Alexandra travelled to London to give evidence at the trial. But because so many years had passed, she could not be certain when she saw Norris as a 35-year-old in court, that he was the man on the bus. Not until 2012, when she came across that photo of a young Norris, was she finally sure.
It was in the run-up to Norris and Dobson’s trial that she started having therapy sessions to deal with the psychological trauma she had suffered as a result of witnessing Stephen’s death.
In the months after his murder, she suffered in private. ‘I had nightmares and there was no psychological support,’ she says. ‘I had troubles . . . I had no one to talk to about that. I went back to France and I thought, ‘OK, forget about it. It happened in another country, another world, and I carry on with my life.’ ‘
‘I took with me from England a newspaper article of Stephen. I still have it.

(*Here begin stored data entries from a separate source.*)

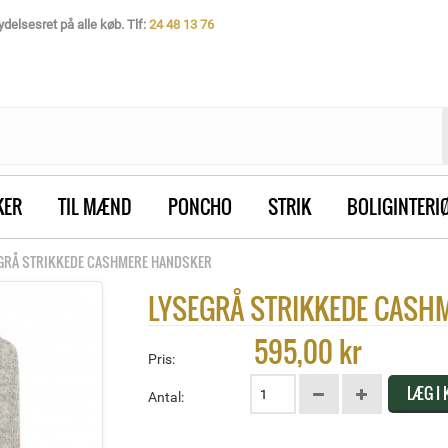
delsesret på alle køb. Tlf:
24 48 13 76
KER
TIL MÆND
PONCHO
STRIK
BOLIGINTERI
GRÅ STRIKKEDE CASHMERE HANDSKER
LYSEGRÅ STRIKKEDE CASH
595,00 kr
Pris:
LÆG I
Antal:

I kept the picture of him with me because I felt so sorry for him and I was very, very sad, especially when I learned that he was 18 and wanted to be an architect. It was like my secret. I wouldn’t talk about it to anybody.’

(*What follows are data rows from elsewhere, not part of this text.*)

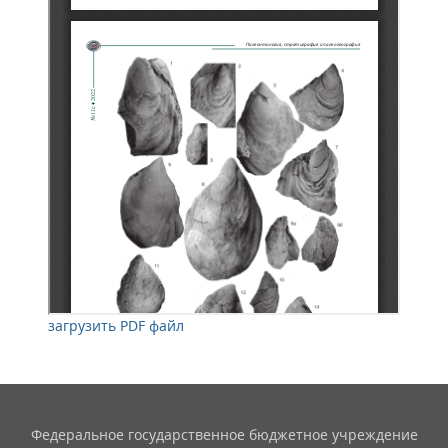
загрузить PDF файл
Федеральное государственное бюджетное учреждение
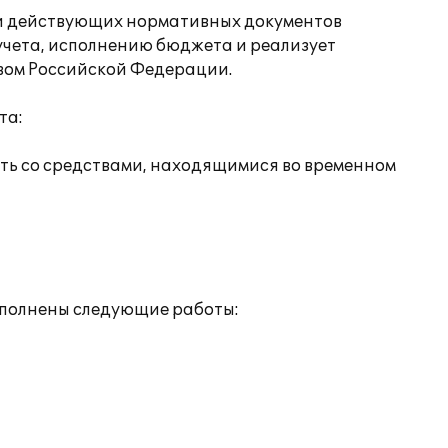
ми действующих нормативных документов
чета, исполнению бюджета и реализует
вом Российской Федерации.
та:
сть со средствами, находящимися во временном
ыполнены следующие работы:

She began to seek out friendship and recognition from black friends and in 1994 moved to the racially diverse Réunion island in the Indian Ocean, where she went to university. There, she began writing about multiculturalism, and applied for a grant to study in South Africa for three months.
She says she wanted to be ‘friends with black people’ to ‘show that I am not racist. That was something I didn’t think about before the murder.’ She also struck up a relationship with a well-known black musician. They had a child in 2002 but the relationship ended and she moved back to France.
She was desperately anxious about giving evidence at the Old Bailey trial in 2011. ‘I was very nervous. When I entered the witness room, I just burst into tears.’
She says she made a point of looking at Norris across court, when she recounted the events of that terrible evening. ‘I met his eyes but it scared me. It’s very scary to meet hatred.’
Her anxieties were deepened by the guilt she has felt over the Lawrence case over the years. ‘I felt maybe I could have talked to them [Stephen and Duwayne]. Kept them talking at the bus stop, but a woman doesn’t speak to strangers. Afterwards, when I was on the bus, maybe I could have got off the bus and helped. But I [now] know there was nothing I could do to stop this.’
Today, Alexandra’s mixed heritage son is 18 — the same age as Stephen when he died, and she has had to deal with the fear that he might come to harm because of the colour of his skin.
She says Stephen’s death ‘changed my life because I then tried to repair something which did not belong to me.
‘At the beginning, I had no link with the race issues. I had no problems with that. Then it has become the main point in my life . . . and still it’s very painful if I think about Stephen. It was a deep trauma.
‘The day I will be able to think about the murder without being too emotional, I will be all right. But 27 years after, it’s still not the case.’